[Zestaw zadań]
A) Podaj wszystkie państwa, których nazwy pojawiają się w tekście o wizycie bułgarskiego ministra obrony.
B) Przepisz wiernie fragment tekstu o wizycie bułgarskiego ministra obrony, zaczynając od słów "Siemoniak podkreślił, że" i kończąc na słowach "Siemoniak o spotkaniu.".

[Tekst źródłowy]
<<<<
Siemoniak: Bułgaria zainteresowana współpracą polityczną i techniczną
Sytuacja na Ukrainie i perspektywy współpracy wojskowej, w tym modernizacji w Polsce bułgarskich myśliwców MiG-29, były tematem rozmów wicepremiera, szefa MON Tomasza Siemoniaka z przebywającym w poniedziałek w Warszawie ministrem obrony Bułgarii Nikołajem Nenczewem.
Siemoniak podkreślił, że przyjazd do Polski to po Brukseli pierwsza zagraniczna wizyta ministra obrony Bułgarii, której nowy rząd został utworzony w listopadzie ub.r. "To pokazuje naszą rolę i przekonanie Bułgarii, że warto z Polską rozmawiać i współpracować" - powiedział Siemoniak o spotkaniu.
>>>>
[Dane wejściowe]
<<<<
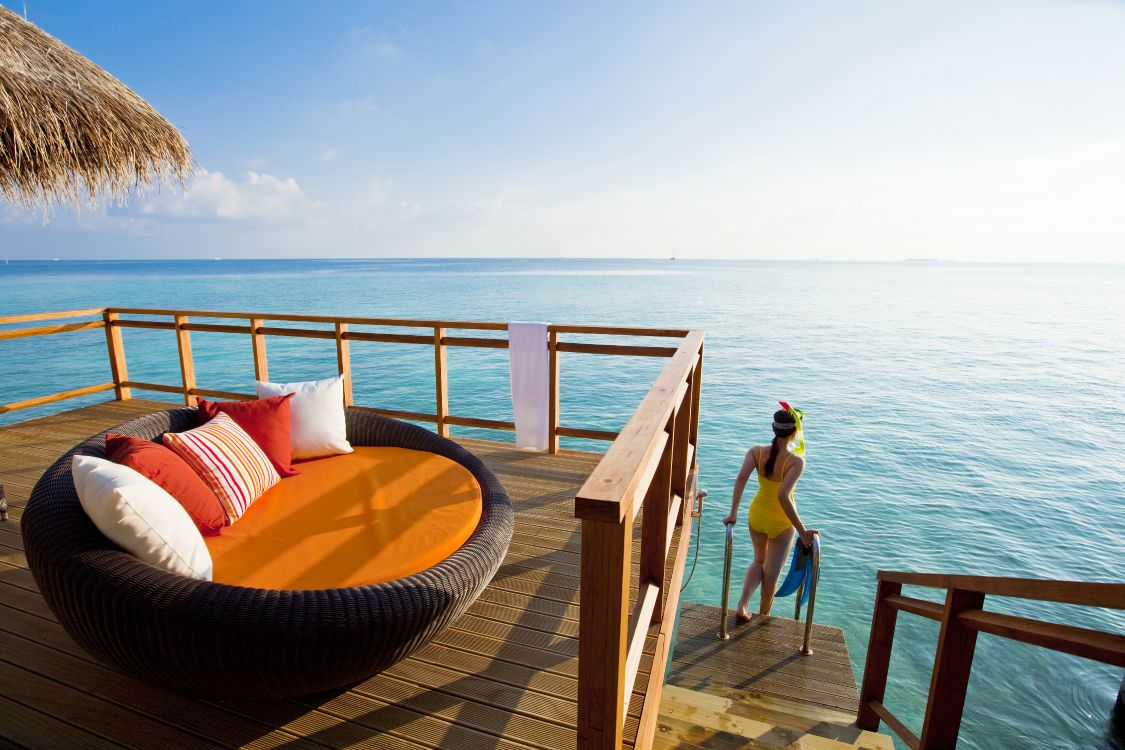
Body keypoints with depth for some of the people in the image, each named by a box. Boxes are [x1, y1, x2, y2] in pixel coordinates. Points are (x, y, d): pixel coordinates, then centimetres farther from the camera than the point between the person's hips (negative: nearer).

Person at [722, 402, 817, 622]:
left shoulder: (756, 452, -14)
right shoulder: (796, 461, -24)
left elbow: (741, 478, -25)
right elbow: (783, 496, -32)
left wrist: (733, 513, -20)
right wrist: (802, 530, -25)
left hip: (757, 515, 4)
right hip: (782, 522, -3)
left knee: (759, 561, 27)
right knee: (771, 572, 18)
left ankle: (742, 606, 14)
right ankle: (763, 616, 36)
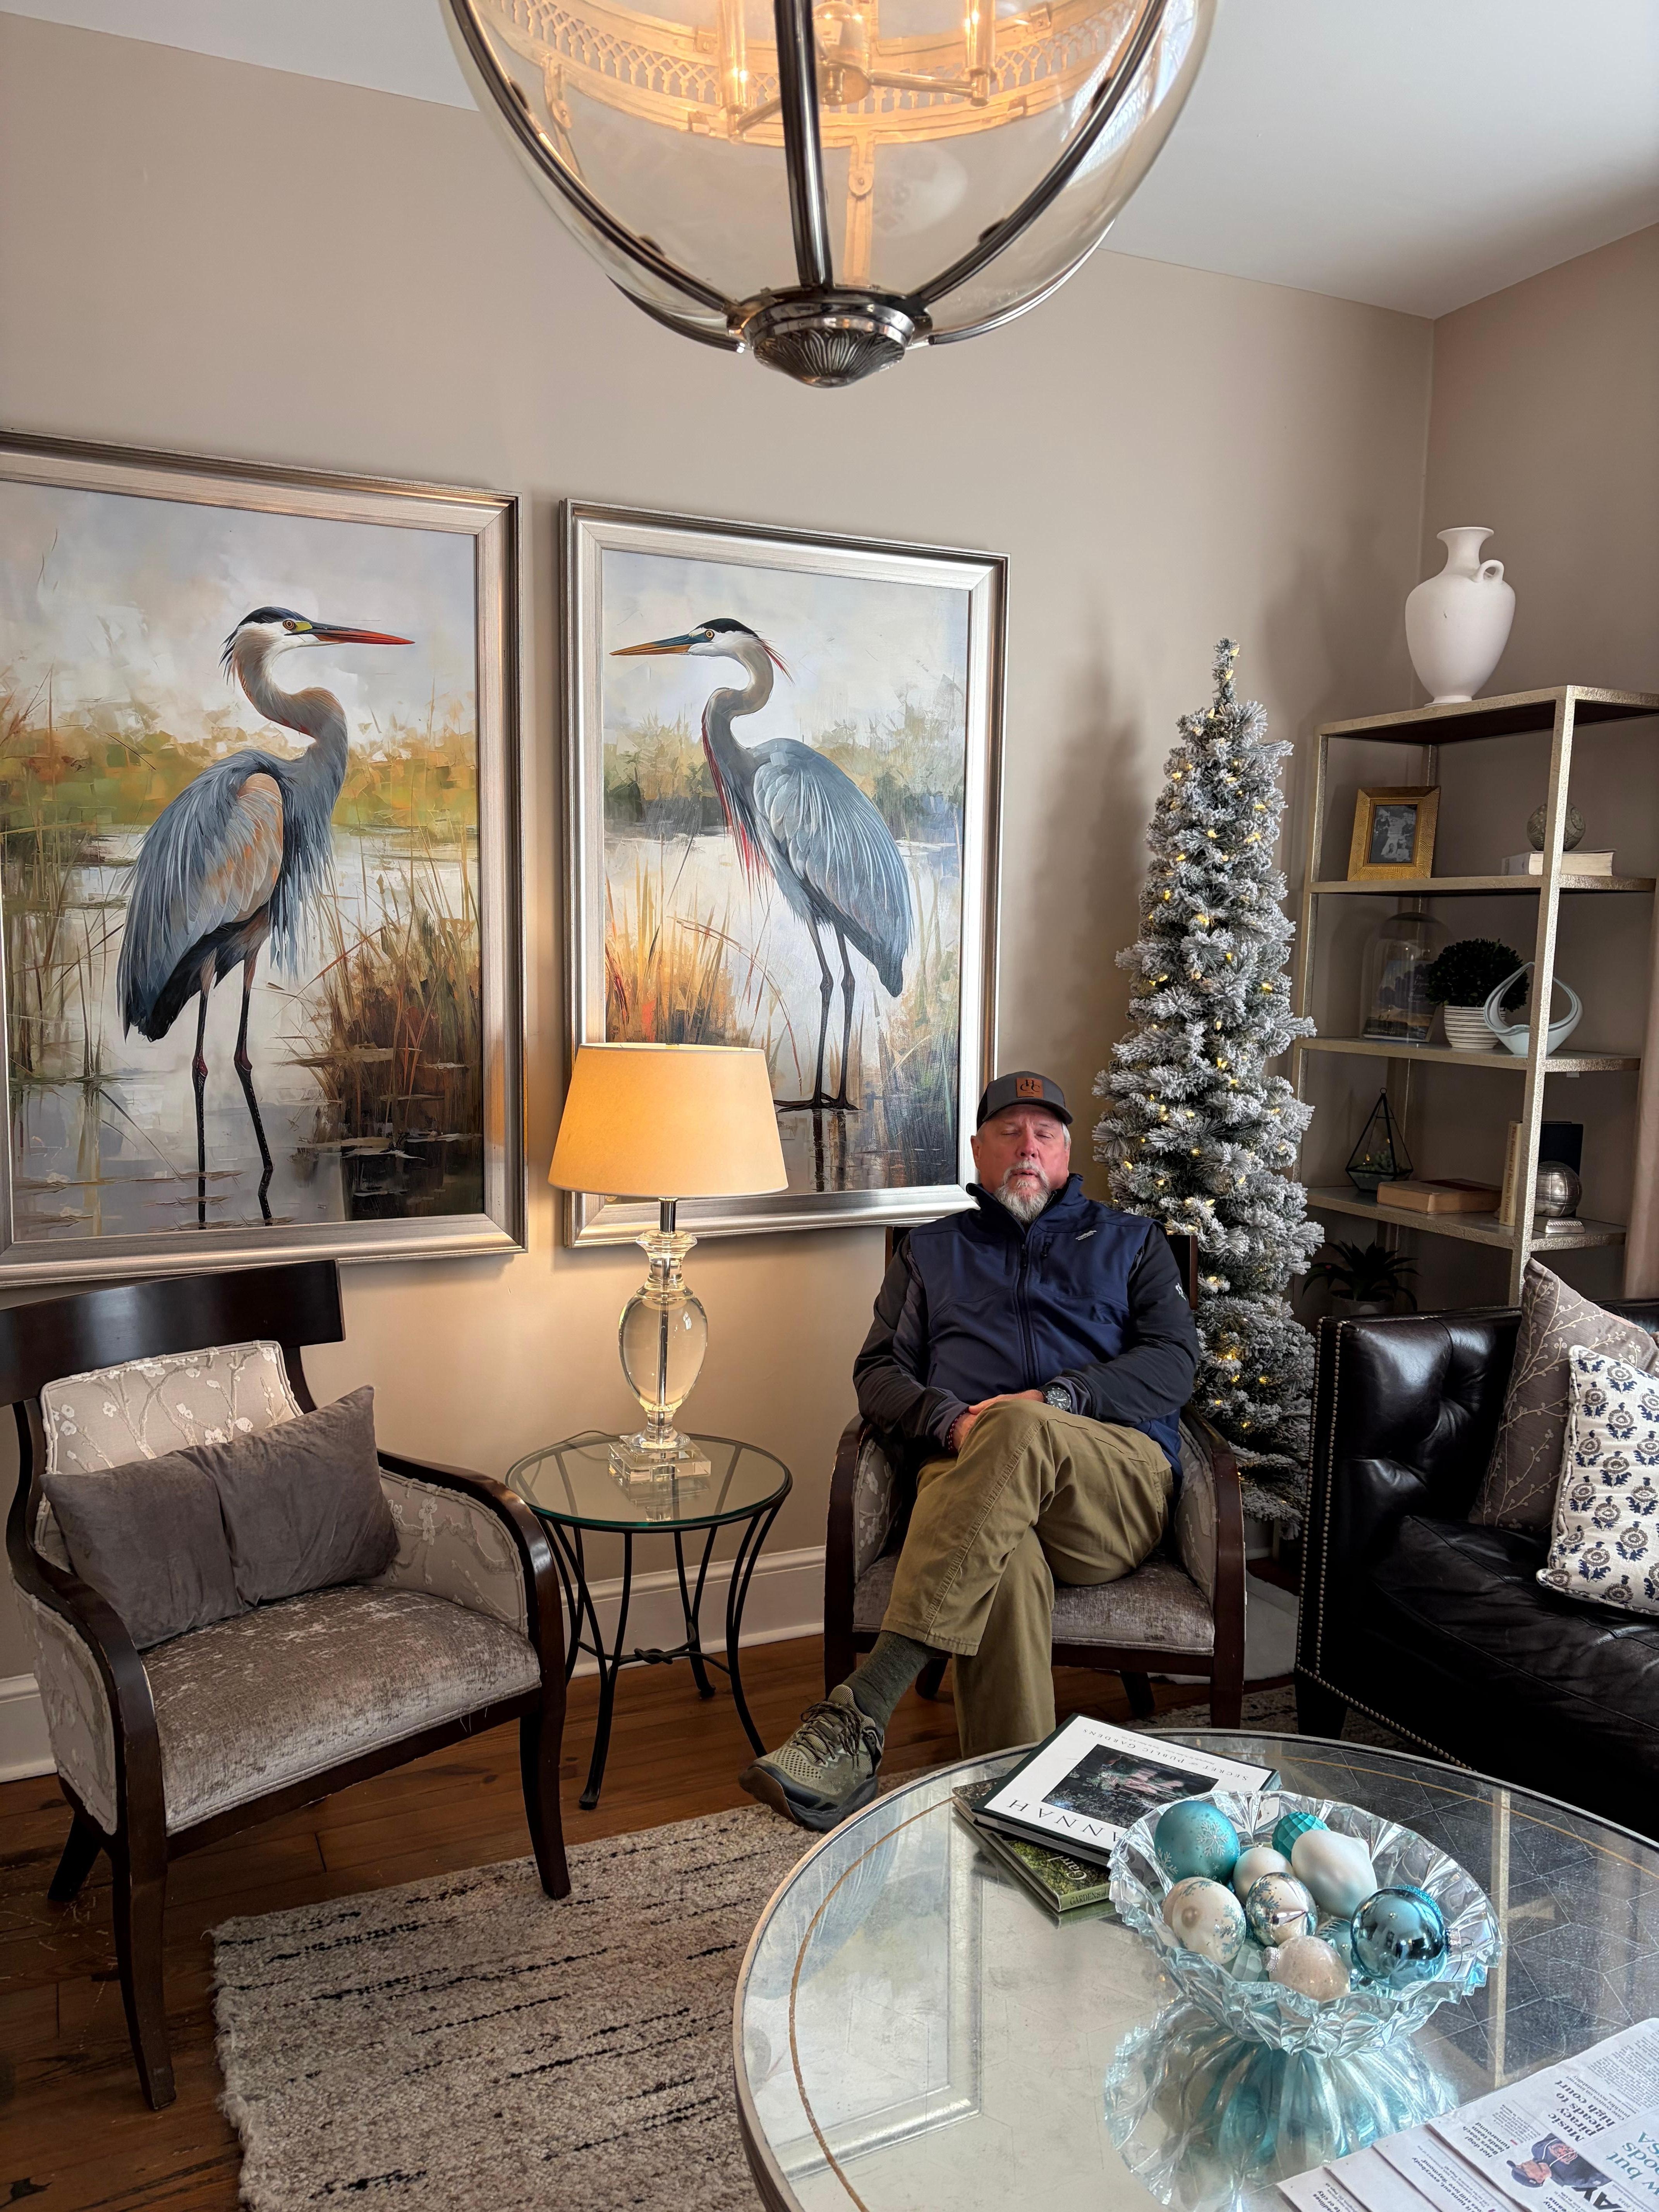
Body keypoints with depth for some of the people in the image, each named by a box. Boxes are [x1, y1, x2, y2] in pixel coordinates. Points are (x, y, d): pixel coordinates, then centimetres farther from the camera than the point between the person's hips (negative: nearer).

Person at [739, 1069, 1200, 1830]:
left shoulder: (1130, 1241, 25)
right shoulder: (930, 1249, 29)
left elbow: (1173, 1364, 9)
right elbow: (878, 1371, 16)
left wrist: (1054, 1403, -9)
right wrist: (948, 1421, -8)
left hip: (1120, 1486, 0)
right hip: (962, 1469, 1)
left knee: (1018, 1432, -39)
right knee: (1005, 1561, -39)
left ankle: (857, 1715, -43)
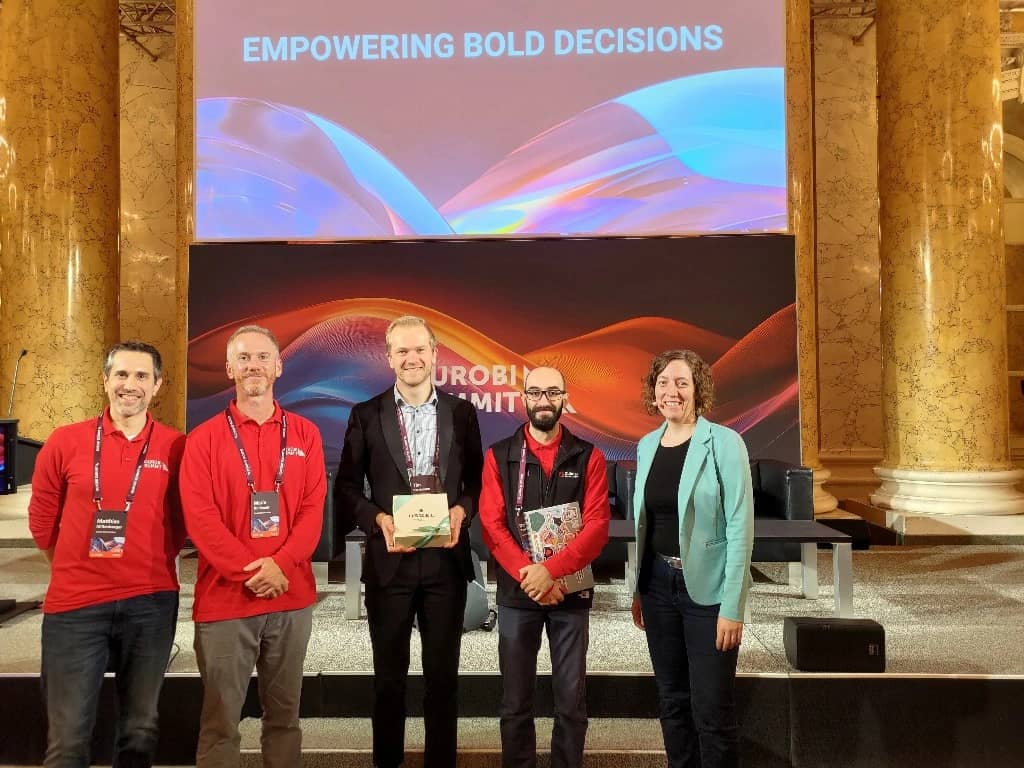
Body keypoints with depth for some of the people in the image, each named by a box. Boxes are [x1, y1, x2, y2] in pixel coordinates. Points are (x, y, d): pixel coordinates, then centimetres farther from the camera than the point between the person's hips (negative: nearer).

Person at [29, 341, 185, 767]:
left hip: (151, 603, 1)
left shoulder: (176, 447, -2)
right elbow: (42, 518, 10)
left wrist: (153, 562, 9)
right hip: (74, 603, 0)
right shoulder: (65, 441, -1)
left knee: (140, 728, 15)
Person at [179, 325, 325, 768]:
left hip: (292, 597, 2)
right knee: (220, 720, 5)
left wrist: (280, 565, -14)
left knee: (284, 714, 13)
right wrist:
>>>>
[Odpowiedzi do zadań]
A) Ukraina, Polska, Bułgaria

B)
Siemoniak podkreślił, że przyjazd do Polski to po Brukseli pierwsza zagraniczna wizyta ministra obrony Bułgarii, której nowy rząd został utworzony w listopadzie ub.r. "To pokazuje naszą rolę i przekonanie Bułgarii, że warto z Polską rozmawiać i współpracować" - powiedział Siemoniak o spotkaniu.